I was going on [and on] about Werther's Candies the other day, partly because they market a sugar-free version - for some definitions of sugar - of which the ingredients are.

  • Isomalt, Acesulfame-K, Butter (Milk) (7.9%), Cream (Milk) (7%), Salt, Flavouring, Emulsifier: Soya Lecithin  

I ranted on [and on] about the isomalt but short-changed y'all on the more frighty-sounding Acesulfame-K. That was not least because, until last week, I'd never 'eard of it. I thought I was down with the artificial sweeteners: cyclamates, saccharine, aspartame but food science continues to develop as ingredients are found to be harmful or taste funny or cost too much.

Saccharine was famously discovered by accident in 1879, by Constantin Fahlberg, who was working in a coal-tar laboratory at Johns Hopkins U and neglected to wash his hands after the day's work.

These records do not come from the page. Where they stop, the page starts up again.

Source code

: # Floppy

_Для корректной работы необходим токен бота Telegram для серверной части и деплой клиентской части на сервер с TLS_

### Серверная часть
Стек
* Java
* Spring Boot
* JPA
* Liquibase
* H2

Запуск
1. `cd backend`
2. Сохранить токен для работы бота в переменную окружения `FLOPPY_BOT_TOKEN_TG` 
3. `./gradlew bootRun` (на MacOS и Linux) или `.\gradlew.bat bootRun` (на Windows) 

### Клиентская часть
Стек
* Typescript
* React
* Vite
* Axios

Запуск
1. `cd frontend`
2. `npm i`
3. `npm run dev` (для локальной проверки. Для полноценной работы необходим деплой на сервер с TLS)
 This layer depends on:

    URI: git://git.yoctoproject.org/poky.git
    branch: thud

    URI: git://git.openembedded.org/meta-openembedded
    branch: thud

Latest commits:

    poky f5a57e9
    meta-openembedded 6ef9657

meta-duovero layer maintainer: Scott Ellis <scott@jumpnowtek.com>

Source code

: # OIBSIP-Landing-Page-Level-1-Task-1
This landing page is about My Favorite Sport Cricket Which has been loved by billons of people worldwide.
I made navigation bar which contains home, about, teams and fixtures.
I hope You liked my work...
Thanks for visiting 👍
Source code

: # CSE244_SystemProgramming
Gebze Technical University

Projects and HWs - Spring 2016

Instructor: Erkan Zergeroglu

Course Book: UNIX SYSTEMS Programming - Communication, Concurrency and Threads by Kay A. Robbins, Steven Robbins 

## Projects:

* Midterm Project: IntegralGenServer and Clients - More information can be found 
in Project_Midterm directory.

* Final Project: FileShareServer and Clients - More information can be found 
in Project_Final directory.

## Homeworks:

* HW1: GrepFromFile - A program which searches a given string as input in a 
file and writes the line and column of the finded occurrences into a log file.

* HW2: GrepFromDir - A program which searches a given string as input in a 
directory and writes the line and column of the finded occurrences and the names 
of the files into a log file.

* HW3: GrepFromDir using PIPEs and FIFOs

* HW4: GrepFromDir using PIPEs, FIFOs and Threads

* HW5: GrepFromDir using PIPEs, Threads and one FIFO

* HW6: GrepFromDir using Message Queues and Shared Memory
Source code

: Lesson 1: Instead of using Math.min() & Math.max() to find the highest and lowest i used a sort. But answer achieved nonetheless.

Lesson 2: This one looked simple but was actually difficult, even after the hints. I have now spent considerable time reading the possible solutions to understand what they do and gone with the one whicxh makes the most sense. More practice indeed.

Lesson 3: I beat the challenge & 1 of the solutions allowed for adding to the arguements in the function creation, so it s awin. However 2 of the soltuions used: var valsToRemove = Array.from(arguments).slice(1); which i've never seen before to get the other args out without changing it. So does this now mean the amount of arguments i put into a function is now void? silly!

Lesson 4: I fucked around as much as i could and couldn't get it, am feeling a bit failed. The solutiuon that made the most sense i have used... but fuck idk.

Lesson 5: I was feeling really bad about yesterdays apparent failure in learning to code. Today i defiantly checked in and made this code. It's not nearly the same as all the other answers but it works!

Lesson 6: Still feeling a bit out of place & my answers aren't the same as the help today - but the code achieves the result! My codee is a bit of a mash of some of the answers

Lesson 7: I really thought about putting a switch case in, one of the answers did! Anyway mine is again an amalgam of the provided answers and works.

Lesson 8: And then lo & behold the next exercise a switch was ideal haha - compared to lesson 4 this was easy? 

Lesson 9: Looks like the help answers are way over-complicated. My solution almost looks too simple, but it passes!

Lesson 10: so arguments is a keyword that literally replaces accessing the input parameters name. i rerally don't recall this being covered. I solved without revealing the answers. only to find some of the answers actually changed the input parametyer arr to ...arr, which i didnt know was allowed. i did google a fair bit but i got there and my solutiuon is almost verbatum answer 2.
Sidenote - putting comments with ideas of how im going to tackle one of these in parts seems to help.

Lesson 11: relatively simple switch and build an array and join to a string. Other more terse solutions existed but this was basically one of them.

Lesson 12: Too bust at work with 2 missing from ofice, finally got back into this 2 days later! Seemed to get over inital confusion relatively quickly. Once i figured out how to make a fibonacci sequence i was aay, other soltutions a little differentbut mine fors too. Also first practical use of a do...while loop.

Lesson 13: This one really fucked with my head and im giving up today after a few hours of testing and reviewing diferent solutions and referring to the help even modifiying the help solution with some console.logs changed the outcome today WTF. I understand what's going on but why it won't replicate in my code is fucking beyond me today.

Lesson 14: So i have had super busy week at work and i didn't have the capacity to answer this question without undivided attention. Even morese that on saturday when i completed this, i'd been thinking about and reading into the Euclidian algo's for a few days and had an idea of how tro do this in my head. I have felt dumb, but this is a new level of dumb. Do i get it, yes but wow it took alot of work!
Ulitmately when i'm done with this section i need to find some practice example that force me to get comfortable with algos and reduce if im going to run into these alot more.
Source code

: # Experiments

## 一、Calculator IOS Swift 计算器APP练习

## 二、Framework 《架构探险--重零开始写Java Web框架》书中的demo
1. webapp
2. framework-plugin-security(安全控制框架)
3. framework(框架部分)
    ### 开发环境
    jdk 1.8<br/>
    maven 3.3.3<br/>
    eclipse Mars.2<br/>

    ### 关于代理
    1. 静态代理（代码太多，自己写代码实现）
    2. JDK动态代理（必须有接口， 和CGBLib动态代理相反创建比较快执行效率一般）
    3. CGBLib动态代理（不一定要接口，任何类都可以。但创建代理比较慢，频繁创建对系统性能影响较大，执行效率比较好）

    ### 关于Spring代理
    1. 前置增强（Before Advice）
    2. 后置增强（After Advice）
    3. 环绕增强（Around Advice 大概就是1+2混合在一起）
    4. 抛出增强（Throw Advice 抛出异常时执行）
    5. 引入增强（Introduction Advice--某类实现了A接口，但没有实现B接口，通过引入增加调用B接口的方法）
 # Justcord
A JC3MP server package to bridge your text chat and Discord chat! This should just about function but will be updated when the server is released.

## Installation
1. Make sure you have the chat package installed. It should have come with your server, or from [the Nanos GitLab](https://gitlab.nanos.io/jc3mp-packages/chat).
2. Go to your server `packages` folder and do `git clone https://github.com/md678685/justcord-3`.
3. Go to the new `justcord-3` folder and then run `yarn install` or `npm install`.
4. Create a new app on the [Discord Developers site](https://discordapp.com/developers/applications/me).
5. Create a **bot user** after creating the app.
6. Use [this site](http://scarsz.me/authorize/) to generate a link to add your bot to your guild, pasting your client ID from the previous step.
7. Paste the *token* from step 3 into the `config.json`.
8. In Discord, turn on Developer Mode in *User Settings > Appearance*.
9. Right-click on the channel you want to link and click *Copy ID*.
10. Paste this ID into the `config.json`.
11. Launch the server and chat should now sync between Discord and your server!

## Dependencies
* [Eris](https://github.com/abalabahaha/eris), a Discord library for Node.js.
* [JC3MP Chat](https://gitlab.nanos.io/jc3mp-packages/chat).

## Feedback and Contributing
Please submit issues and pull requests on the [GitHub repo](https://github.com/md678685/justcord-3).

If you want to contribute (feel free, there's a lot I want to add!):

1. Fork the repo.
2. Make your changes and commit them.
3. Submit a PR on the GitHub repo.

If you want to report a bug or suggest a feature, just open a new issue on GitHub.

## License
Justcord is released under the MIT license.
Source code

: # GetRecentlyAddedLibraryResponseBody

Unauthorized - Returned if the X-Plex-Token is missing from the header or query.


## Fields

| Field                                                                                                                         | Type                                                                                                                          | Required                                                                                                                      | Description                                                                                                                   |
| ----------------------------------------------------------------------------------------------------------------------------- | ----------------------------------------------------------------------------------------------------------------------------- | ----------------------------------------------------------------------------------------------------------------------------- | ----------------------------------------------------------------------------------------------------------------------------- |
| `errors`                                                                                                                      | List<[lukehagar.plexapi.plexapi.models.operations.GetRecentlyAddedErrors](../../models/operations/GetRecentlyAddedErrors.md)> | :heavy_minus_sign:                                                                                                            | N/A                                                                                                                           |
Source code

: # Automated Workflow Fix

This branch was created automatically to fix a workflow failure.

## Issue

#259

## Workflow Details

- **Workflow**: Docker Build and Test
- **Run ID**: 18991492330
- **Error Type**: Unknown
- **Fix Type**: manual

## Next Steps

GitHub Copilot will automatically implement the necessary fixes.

At home he noticed his fingers tasted sweet, assumed it was from the ortho-benzoic sulfimide on which he'd been working, and the rest is history. Fahlberg managed to make a fortune from his discovery. His boss at JHU Ira Remsen [looking sulky and beard-challenged R] was left to chew his beard in frustration about being cut out from the credit of discovering the sweet sweet gold-mine.

Bizarrely - who teaches chemists basic lab safety? - Acesulfame-K was also discovered by a hand-hygiene failure; this time in a lab at Hoechst AG in 1967. While working in the lab, Karl Clauss, licked his digit to turn over a sheet of paper and discovered that (5,6-dimethyl-1,2,3-oxathiazin-4(3H)-one 2,2-dioxide) is sweet to the taste. Being chemists they tricked about with the formula and production protocol to create the potassium salt of 6-methyl-2,2-dioxo-2H-1,2λ6,3-oxathiazin-4-olate aka Acesulfame-K which is about half as sweet at saccharine and, like aspartame, about 200x sweeter w/w than sucrose. It's also more heat-stable than aspartame, which makes it the preferred in the Werther's factory in Halle because their butter candies are boiled to buggery to create that sweet sweet taste. You may be sure that there are other compounds to be discovered which neatly fit into the sweet receptors on the human tongue . . . but are not carcinogenic, riotously expensive or salmon pink in colour.